Data Probe Association between Insurance Status and Asthma Severity and Care

An article published in the January, 2016, edition of the Western Journal of Emergency Medicine notes that “Previous studies have demonstrated an association of low socioeconomic status with frequent asthma exacerbations. However, there have been no recent multicenter efforts to examine the relationship of insurance status – a proxy for socioeconomic status – with asthma severity and management in adults.” The study investigated “chronic and acute asthma management disparities by insurance status among adults requiring emergency department (ED) treatment in the United States.”

Researchers conducted a chart review study “on ED patients, aged 18-54 years, with acute asthma between 2011 and 2012.” Patients were categorized “into three groups based on their primary health insurance: private, public, and no insurance. Outcome measures were chronic asthma severity (as measured by ≥2 ED visits in one-year period) and management prior to the index ED visit, acute asthma management in the ED, and prescription at ED discharge.”

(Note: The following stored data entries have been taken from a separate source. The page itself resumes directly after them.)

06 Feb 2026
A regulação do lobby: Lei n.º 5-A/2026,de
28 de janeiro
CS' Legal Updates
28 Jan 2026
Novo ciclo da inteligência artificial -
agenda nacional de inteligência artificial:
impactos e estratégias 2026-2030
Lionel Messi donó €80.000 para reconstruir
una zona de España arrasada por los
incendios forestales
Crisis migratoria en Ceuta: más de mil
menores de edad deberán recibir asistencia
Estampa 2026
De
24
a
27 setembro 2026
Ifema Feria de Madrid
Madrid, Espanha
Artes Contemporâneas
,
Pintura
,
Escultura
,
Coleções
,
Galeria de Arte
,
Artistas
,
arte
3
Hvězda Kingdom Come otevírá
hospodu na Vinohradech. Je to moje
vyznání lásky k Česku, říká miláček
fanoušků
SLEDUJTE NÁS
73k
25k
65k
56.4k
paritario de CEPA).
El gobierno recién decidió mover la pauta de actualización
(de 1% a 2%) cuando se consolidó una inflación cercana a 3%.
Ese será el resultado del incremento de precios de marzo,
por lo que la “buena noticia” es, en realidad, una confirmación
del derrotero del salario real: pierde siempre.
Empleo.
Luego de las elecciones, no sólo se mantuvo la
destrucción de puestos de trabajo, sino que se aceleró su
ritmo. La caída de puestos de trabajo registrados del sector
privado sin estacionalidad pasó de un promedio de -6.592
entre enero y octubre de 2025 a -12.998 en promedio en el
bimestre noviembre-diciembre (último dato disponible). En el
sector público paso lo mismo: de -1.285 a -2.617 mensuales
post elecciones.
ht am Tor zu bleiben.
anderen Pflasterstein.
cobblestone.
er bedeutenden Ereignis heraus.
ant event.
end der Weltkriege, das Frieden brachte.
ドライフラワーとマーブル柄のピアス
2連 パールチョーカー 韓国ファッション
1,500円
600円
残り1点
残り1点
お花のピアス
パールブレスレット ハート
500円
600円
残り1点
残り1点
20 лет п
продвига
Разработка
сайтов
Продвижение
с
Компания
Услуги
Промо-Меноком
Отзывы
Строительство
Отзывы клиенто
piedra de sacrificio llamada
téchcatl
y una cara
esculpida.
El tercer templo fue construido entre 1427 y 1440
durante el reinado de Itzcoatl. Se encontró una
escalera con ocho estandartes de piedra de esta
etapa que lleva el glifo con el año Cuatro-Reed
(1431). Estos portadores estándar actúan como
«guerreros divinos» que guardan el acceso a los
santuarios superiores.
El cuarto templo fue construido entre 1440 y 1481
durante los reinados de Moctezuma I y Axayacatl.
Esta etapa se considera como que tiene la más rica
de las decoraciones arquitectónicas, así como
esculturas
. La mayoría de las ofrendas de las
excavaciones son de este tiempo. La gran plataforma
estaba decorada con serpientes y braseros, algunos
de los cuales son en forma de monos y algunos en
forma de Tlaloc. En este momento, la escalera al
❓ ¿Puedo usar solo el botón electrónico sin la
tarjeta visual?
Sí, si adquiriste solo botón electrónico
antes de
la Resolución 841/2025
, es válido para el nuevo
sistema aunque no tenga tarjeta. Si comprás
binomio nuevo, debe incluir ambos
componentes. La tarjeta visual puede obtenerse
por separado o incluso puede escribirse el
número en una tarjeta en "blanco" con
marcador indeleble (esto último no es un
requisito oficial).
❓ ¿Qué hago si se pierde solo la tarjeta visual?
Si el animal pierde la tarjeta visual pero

Of the 1,928 ED patients studied, “33% had private insurance, 40% had public insurance, and 27% had no insurance. Compared to patients with private insurance, those with public insurance or no insurance were more likely to have ≥2 ED visits during the preceding year. Despite the higher chronic severity, those with no insurance were less likely to have guideline-recommended chronic asthma care – i.e., lower use of inhaled corticosteroids and asthma specialist care. By contrast, there were no significant differences in acute asthma management in the ED – e.g., use of systemic corticosteroids or initiation of ICS at ED discharge – by insurance status.”

The authors “found significant discrepancies in chronic asthma severity and management by insurance status. By contrast, there were no differences in acute asthma management among the insurance groups.”